L’Istat, lo scorso 28 Aprile, ha comunicato che nel mese di Marzo 2017 l’indice dei prezzi alla produzione dell’industria è rimasto invariato rispetto a Febbraio e aumentato del 3,1% nei confronti di Marzo 2016.

Specificatamente, spiega la nota,“I prezzi alla produzione dell’industria, sul mercato interno, diminuiscono dello 0,1% rispetto a febbraio e aumentano del 3,4% su base tendenziale. Al netto del comparto energetico si registrano aumenti dello 0,3%, in termini congiunturali e del 2,0% rispetto a marzo 2016.

Per il mercato estero, l’indice dei prezzi alla produzione dell’industria è rimasto invariato rispetto al mese precedente (con una crescita dello 0,1% per l’area euro e una variazione nulla per quella non euro). In termini tendenziali sottolinea l’Istat “si registra un aumento del 2,0% (con una variazione positiva del 2,2% per l’area euro e dell’1,9% per quella non euro)”.
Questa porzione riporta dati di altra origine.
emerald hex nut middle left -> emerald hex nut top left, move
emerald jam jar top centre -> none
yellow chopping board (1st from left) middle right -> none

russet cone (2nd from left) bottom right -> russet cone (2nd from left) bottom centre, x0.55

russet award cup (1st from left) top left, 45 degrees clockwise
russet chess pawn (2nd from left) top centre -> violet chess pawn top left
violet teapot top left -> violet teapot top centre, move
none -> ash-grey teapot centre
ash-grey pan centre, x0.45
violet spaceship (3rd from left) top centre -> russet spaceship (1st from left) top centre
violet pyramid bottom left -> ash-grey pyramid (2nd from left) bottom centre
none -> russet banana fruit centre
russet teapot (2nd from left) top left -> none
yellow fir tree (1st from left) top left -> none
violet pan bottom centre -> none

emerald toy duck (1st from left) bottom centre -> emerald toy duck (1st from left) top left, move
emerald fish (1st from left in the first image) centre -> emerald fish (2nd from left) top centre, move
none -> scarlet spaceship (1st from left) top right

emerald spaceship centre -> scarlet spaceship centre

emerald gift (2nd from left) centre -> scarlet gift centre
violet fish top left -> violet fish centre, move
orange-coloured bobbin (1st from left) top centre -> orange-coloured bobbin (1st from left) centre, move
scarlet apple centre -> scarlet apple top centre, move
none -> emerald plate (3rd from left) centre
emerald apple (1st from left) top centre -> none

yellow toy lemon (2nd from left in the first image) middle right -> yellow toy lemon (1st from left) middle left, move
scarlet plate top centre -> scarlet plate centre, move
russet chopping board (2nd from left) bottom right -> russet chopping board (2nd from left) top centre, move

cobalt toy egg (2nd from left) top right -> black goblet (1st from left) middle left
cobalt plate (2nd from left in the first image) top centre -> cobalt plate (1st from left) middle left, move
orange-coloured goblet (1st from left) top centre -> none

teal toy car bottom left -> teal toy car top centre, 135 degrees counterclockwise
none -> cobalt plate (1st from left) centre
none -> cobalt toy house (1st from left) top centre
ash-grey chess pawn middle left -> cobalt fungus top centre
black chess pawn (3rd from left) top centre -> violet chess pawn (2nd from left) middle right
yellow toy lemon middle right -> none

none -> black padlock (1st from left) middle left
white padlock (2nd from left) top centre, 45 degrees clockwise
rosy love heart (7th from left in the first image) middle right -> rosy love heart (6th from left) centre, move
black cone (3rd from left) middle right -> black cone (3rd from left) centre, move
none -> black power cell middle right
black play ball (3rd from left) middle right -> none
Per ciò che concerne il mercato interno l’incremento maggiore tendenziale dei prezzi alla produzione dell’industria proviene dal comparto energetico (+2,2 punti percentuali). Altresì, per il mercato estero, i contributi positivi più rilevanti derivano dai beni intermedi sia per l’area euro sia per l’area non euro (rispettivamente +1,4 punti percentuali e +0,7 punti percentuali).

Il settore di attività economica per il quale si rileva l’aumento tendenziale dei prezzi più ampio, conclude la nota, sia sul mercato interno sia sul mercato estero, è quello della fabbricazione di coke e prodotti petroliferi raffinati, con una crescita rispettivamente del 17,0% e del 40,6%”.